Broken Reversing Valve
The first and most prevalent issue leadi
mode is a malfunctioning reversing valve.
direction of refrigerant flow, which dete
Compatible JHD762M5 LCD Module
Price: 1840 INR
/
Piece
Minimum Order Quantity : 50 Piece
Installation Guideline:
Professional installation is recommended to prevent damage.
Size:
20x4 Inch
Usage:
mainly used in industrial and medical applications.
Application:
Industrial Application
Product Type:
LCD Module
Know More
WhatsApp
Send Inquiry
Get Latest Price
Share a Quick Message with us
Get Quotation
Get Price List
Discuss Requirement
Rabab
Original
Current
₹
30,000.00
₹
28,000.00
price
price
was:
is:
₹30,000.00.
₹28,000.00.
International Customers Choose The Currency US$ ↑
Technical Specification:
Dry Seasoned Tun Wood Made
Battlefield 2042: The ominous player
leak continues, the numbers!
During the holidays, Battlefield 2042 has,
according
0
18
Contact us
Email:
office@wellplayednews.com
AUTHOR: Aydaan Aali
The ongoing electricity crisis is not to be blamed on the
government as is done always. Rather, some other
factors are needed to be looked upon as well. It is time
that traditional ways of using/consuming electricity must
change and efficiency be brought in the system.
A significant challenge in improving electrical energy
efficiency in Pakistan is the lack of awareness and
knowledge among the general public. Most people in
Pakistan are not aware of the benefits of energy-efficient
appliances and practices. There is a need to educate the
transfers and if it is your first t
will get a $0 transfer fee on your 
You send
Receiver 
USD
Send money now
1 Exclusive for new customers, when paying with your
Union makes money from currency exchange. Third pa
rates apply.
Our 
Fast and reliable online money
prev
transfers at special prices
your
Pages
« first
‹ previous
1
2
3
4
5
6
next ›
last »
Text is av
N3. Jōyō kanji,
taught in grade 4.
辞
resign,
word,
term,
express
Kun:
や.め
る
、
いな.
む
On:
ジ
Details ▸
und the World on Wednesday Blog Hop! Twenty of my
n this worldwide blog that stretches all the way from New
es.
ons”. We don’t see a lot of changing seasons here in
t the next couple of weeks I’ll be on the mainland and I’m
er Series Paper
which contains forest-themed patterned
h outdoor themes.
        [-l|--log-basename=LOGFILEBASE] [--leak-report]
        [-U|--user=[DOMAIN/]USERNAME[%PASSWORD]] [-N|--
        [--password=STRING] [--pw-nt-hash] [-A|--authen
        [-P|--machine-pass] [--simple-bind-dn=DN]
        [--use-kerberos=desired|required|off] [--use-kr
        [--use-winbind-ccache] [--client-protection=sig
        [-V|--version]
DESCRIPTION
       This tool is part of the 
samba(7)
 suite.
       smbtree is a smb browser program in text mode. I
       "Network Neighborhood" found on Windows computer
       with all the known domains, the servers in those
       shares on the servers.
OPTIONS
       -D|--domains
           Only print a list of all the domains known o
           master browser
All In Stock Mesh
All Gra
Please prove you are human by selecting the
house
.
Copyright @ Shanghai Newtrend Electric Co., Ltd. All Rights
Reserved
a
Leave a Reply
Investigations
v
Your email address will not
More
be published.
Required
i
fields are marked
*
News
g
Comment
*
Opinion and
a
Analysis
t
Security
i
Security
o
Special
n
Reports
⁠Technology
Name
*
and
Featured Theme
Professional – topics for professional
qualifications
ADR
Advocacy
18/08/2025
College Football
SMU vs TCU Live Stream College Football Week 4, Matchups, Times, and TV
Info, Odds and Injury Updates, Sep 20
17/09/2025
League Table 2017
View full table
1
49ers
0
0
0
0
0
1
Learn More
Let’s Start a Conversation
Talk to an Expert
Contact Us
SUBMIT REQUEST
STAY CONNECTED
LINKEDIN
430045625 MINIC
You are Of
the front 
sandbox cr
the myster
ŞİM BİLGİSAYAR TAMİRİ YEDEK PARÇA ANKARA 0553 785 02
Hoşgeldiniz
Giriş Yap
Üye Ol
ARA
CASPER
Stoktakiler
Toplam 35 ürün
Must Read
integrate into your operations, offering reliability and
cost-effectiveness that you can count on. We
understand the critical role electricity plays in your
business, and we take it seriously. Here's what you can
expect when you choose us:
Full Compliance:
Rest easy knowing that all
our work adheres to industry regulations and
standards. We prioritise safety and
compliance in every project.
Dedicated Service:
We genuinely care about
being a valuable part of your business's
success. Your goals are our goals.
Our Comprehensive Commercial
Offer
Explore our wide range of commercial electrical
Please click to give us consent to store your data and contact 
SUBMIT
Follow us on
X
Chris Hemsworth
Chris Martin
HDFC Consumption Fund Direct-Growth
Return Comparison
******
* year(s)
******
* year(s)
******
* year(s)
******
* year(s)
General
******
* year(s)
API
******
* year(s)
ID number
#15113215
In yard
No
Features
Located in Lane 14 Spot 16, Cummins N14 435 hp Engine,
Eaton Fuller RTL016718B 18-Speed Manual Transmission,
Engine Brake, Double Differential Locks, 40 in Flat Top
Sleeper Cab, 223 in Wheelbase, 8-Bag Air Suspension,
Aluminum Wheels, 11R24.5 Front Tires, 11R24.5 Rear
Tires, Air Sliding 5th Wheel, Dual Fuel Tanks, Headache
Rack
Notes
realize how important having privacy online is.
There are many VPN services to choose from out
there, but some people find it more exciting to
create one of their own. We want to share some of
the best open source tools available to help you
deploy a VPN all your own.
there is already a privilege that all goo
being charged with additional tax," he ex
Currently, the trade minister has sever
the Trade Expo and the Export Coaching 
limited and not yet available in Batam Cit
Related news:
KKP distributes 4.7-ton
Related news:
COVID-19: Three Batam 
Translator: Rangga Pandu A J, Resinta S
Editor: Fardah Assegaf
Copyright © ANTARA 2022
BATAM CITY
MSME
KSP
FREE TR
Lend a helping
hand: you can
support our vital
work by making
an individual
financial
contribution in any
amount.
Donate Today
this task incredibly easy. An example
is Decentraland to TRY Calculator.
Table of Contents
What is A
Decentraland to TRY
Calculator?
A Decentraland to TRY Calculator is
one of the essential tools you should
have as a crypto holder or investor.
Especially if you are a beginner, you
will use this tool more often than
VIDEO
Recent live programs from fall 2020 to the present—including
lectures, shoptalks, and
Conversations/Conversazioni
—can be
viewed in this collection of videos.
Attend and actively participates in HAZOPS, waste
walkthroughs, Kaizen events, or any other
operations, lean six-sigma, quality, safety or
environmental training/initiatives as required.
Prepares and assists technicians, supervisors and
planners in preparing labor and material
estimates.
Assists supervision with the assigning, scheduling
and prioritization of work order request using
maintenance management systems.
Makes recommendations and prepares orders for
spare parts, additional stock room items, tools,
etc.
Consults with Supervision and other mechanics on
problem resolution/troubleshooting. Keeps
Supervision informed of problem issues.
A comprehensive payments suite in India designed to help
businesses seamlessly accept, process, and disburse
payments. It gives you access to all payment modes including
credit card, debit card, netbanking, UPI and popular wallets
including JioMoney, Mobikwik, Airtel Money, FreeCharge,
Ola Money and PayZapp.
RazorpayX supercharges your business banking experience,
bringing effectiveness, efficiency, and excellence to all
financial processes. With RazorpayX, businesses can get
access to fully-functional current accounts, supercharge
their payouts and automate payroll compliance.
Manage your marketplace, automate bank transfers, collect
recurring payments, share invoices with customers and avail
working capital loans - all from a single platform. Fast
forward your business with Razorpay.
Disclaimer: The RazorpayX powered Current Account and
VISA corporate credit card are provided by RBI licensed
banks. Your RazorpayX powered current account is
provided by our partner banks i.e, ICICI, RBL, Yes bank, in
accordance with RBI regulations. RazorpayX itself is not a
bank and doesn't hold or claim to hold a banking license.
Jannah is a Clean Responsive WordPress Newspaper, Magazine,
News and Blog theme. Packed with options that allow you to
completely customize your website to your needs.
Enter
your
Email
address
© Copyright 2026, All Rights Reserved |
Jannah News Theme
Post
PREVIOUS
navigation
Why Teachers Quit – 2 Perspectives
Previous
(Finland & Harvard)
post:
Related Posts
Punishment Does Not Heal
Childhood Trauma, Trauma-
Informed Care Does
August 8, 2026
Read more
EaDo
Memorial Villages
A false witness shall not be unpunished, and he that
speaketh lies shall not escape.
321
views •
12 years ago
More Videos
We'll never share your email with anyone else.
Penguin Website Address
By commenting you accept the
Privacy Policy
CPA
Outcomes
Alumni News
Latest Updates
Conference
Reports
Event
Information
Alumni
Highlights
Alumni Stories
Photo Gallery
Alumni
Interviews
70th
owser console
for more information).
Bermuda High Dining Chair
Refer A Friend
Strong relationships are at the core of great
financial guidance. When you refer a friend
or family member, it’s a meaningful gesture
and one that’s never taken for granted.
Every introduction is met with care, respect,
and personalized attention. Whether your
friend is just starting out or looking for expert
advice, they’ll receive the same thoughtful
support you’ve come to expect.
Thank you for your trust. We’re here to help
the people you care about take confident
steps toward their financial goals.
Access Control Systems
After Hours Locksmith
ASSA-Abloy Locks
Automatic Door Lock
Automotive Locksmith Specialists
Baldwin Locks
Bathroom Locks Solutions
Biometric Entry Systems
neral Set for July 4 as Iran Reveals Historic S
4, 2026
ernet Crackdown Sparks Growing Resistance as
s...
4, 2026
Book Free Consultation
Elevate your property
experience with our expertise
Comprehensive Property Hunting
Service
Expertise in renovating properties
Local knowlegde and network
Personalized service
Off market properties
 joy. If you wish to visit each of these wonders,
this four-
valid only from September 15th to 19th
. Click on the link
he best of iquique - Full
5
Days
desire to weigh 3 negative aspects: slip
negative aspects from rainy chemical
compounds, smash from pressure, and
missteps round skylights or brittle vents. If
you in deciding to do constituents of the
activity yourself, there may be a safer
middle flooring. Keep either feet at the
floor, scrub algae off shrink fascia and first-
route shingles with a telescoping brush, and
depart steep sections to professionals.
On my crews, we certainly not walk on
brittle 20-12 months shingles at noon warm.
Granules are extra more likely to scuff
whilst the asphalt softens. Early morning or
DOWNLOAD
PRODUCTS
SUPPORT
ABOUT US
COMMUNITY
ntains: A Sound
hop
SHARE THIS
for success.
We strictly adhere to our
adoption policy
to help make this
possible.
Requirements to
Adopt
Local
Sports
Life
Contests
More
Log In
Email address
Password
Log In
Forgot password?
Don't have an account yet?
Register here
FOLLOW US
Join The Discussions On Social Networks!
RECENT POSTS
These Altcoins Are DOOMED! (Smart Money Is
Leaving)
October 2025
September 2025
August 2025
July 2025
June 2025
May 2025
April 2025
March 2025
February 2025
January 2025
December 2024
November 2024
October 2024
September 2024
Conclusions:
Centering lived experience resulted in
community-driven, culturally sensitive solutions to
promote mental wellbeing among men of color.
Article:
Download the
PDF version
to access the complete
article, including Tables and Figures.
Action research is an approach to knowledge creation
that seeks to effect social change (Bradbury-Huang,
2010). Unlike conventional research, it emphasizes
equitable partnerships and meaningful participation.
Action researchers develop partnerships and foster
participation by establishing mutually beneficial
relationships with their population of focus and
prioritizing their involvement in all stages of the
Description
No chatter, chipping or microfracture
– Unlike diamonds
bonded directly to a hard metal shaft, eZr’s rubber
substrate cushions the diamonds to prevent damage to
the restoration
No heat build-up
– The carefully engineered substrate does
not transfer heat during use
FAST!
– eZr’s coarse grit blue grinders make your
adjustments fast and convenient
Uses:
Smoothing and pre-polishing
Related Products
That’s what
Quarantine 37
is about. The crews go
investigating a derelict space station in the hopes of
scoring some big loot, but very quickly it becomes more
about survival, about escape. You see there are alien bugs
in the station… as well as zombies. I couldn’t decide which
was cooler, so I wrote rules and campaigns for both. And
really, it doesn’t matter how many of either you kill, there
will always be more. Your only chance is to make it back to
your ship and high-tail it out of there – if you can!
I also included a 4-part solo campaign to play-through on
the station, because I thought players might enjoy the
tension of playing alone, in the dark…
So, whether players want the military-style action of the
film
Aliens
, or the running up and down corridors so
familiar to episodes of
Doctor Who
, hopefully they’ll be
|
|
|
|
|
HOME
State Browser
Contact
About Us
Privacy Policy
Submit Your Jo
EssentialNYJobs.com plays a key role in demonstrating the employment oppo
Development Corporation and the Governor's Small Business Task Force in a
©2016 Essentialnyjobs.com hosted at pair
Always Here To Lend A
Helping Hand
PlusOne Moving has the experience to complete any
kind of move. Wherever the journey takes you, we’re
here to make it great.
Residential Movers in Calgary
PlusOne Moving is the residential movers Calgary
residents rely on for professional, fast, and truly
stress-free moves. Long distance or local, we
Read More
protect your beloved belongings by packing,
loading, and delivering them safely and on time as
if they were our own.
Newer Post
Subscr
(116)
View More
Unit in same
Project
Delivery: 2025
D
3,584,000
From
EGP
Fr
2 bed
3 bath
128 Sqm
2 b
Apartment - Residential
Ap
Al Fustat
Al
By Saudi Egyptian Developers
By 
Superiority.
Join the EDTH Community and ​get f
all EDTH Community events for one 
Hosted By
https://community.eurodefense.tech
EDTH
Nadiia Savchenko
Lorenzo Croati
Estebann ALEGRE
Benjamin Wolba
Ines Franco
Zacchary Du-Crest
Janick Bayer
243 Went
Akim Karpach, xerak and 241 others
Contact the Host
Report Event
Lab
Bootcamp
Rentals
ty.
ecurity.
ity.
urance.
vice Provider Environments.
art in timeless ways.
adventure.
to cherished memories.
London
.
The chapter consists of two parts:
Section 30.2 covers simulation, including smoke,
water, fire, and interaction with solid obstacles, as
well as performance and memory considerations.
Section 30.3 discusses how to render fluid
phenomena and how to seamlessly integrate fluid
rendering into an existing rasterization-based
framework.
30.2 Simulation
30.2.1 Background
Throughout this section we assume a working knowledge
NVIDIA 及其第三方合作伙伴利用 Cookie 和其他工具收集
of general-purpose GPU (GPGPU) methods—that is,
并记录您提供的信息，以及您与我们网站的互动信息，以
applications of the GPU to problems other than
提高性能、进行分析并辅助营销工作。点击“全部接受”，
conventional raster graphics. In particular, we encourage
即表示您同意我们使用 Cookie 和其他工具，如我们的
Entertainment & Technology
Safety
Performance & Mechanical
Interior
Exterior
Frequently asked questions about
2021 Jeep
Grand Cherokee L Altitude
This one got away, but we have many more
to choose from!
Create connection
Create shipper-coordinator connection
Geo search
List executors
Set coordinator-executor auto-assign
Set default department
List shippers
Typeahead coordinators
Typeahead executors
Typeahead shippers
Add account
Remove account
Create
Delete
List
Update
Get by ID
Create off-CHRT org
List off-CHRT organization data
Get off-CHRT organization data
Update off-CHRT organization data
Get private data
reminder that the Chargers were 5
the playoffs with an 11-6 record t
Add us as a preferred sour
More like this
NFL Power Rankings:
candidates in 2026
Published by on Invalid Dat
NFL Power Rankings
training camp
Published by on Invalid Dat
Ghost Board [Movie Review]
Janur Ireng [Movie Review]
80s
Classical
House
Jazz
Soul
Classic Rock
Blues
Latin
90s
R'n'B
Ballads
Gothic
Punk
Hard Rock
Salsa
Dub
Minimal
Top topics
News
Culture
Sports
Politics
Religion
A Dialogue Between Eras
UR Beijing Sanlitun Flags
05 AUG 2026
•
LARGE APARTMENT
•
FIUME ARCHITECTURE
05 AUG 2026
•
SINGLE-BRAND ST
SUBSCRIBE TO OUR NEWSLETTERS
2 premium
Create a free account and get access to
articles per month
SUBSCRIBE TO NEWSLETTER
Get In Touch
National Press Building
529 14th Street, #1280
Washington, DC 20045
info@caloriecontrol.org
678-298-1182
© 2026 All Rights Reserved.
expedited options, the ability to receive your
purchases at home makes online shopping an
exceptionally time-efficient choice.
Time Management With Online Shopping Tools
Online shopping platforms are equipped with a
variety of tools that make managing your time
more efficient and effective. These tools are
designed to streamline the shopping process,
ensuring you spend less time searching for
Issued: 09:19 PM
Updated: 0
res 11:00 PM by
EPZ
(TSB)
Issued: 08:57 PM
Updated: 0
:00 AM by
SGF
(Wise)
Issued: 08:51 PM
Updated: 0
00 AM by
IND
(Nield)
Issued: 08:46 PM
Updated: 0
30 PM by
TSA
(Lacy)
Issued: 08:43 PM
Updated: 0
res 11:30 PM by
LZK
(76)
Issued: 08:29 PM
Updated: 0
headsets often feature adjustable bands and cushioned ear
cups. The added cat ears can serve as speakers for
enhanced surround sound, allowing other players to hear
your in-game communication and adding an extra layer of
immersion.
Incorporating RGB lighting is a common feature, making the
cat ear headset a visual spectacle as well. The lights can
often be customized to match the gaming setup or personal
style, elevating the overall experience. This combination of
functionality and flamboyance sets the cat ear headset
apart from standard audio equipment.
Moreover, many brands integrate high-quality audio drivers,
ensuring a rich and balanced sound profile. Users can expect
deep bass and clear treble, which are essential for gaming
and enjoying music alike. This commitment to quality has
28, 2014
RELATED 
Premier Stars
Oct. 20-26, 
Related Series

■ EXERCISE GOAL
Copy the data word for word, from the first line through the line containing "knowledge among the", including both.

■ TASK RESULT
Broken Reversing Valve
The first and most prevalent issue leadi
mode is a malfunctioning reversing valve.
direction of refrigerant flow, which dete
Compatible JHD762M5 LCD Module
Price: 1840 INR
/
Piece
Minimum Order Quantity : 50 Piece
Installation Guideline:
Professional installation is recommended to prevent damage.
Size:
20x4 Inch
Usage:
mainly used in industrial and medical applications.
Application:
Industrial Application
Product Type:
LCD Module
Know More
WhatsApp
Send Inquiry
Get Latest Price
Share a Quick Message with us
Get Quotation
Get Price List
Discuss Requirement
Rabab
Original
Current
₹
30,000.00
₹
28,000.00
price
price
was:
is:
₹30,000.00.
₹28,000.00.
International Customers Choose The Currency US$ ↑
Technical Specification:
Dry Seasoned Tun Wood Made
Battlefield 2042: The ominous player
leak continues, the numbers!
During the holidays, Battlefield 2042 has,
according
0
18
Contact us
Email:
office@wellplayednews.com
AUTHOR: Aydaan Aali
The ongoing electricity crisis is not to be blamed on the
government as is done always. Rather, some other
factors are needed to be looked upon as well. It is time
that traditional ways of using/consuming electricity must
change and efficiency be brought in the system.
A significant challenge in improving electrical energy
efficiency in Pakistan is the lack of awareness and
knowledge among the general public. Most people in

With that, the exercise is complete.